--- PAGE ---

The Tiger-Crane Set is actually a very well known set though few people today may understand its philosophy and able to apply its technique for combat. A main reason is that the techniques in this set are highly sophisticated. Look at the pattern called “Catch a Tiger in the Mountain” for an example. Please see the picture below. Very few people may know, even in theory, how this pattern can be used for fighting, yet it is a very effective pattern for combat.
Kungfu masters normally do not wish to talk about the principles and applications of their kungfu. If they ever talk about kungfu, they usually only show their outward forms without demonstrating how these forms can be used in combat. On the other hand, those who only practice external kungfu forms — and they are the great majority of kungfu practitioners today — would be unable to demonstrate their application or explain their underlying principles even if they wished.
This is a main reason why today you can usually find only kungfu forms but not their applications or principles in the internet, videos and books. This is also a main reason why many kungfu practitioners turn to Karate and Kick-Boxing when they spar.
In this respect I am a “freak”. I have openly explained kungfu applications and principles in public. This is because we in Shaolin Wahnam do not want these wonderful arts to be lost.
You can find in /shaolin/tiger-crane02.html , /shaolin/tiger-crane03.html and /shaolin/tiger-crane04.html detailed explanations of the principles and application of tiger-crane techniques as well as training methods of the tiger-claws that many masters would keep as secrets only for their advanced disciples.
If the air is extremely cold or there is snow on the ground, would I be better off practicing Chi Kung inside (as I might be shivering outside and find it hard to concentrate)?
— Ben, Scotland
Yes, although it is generally better to practice outside, if the weather is unfavorable, such as when it is extremely cold, it is better to practice indoors.
But have good ventilation. Remember that in genuine chi kung, a practitioner takes in good energy and disposes of bad energy in his practice. If the ventilation is poor, one may take back his own bad energy.
If it is not feasible to open a window, have a fan blowing gently so that the air inside your practice room is moving. After your practice you may leave the room but open the windows to allow fresh air in for better circulation.
Is it detrimental to practice Chi Kung indoors on a regular basis?
If you have poor ventilation all the time, it is detrimental to practice indoors on a regular basis. But if the ventilation is good, or if you at least open the windows after each practice session to let in fresh air and let out stale air, it can still be beneficial to practice indoors.

---

**TASK TO COMPLETE:** Using the text on kungfu and chi kung, decide whether each statement agrees with it: (a) Most kungfu practitioners today practice only external forms. (b) Regular indoor chi kung practice is detrimental even when ventilation is good. (c) When a window cannot be opened, a gently blowing fan is recommended. Answer yes or no for each and quote the deciding words from the text. The data that follows plays no part in this work.

--- DATASET EXCERPT ---

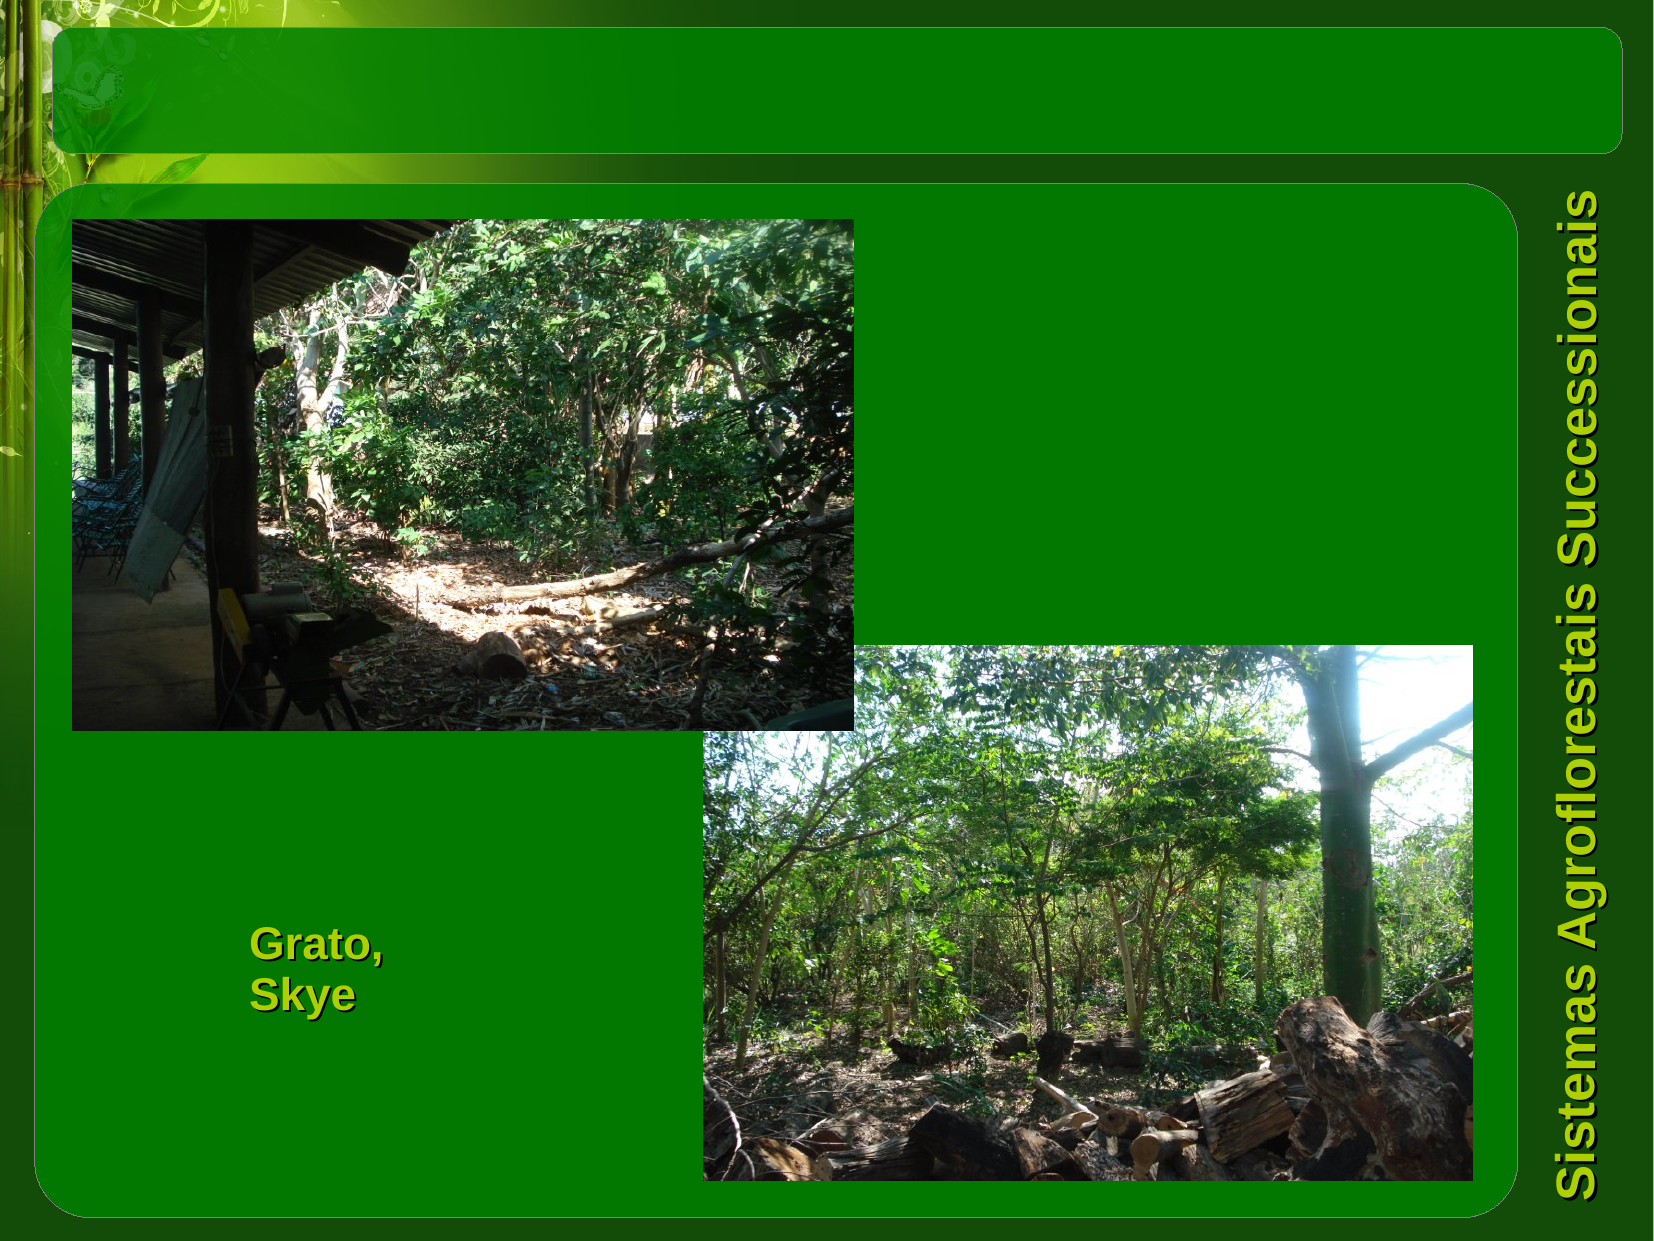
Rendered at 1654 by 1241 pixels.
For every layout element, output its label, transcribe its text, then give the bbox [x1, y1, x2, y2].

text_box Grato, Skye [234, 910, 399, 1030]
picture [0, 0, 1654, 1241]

---

**COMPLETED EXERCISE:**
(a) Yes: "those who only practice external kungfu forms — and they are the great majority of kungfu practitioners today"
(b) No: "But if the ventilation is good, or if you at least open the windows after each practice session to let in fresh air and let out stale air, it can still be beneficial to practice indoors."
(c) Yes: "If it is not feasible to open a window, have a fan blowing gently so that the air inside your practice room is moving."